### [TASK STATEMENT]
Once the line with "attending together." is found in the data, output it and each following line exactly, up to and including the line with "I love including", and nothing before or after.
** MATERIAL FOR THIS TASK follows **
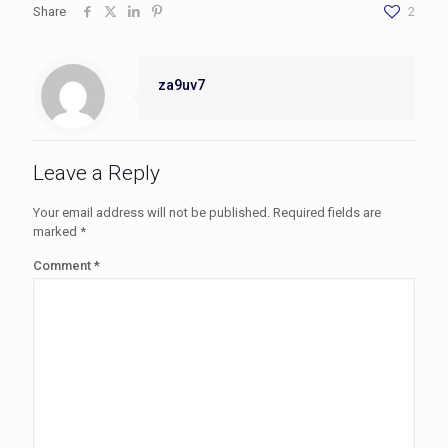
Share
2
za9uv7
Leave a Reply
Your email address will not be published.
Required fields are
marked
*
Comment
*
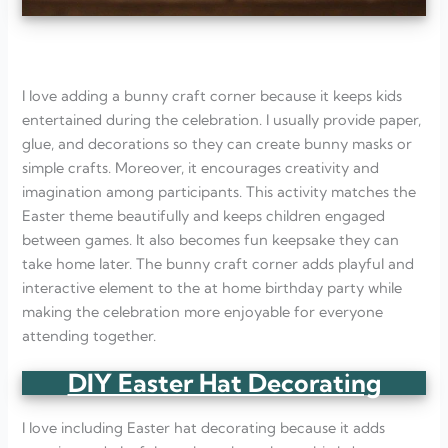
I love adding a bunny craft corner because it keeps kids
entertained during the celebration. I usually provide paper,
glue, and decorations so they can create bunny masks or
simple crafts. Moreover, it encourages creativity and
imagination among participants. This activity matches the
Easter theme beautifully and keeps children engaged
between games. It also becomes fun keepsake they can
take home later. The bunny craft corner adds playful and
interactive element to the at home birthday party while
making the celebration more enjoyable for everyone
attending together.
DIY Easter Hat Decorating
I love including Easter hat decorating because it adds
** End of MATERIAL FOR THIS TASK **
** MATERIAL FOR THIS TASK follows **
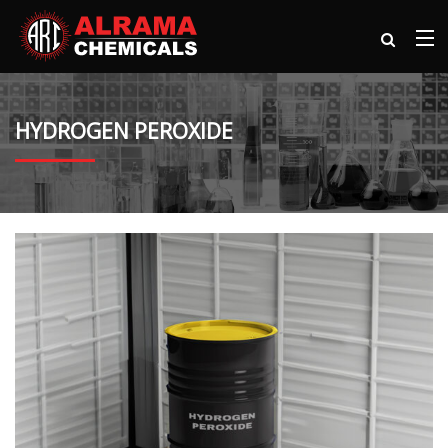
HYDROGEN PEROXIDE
** End of MATERIAL FOR THIS TASK **
### [RESULT OF THIS TASK]
attending together.
DIY Easter Hat Decorating
I love including Easter hat decorating because it adds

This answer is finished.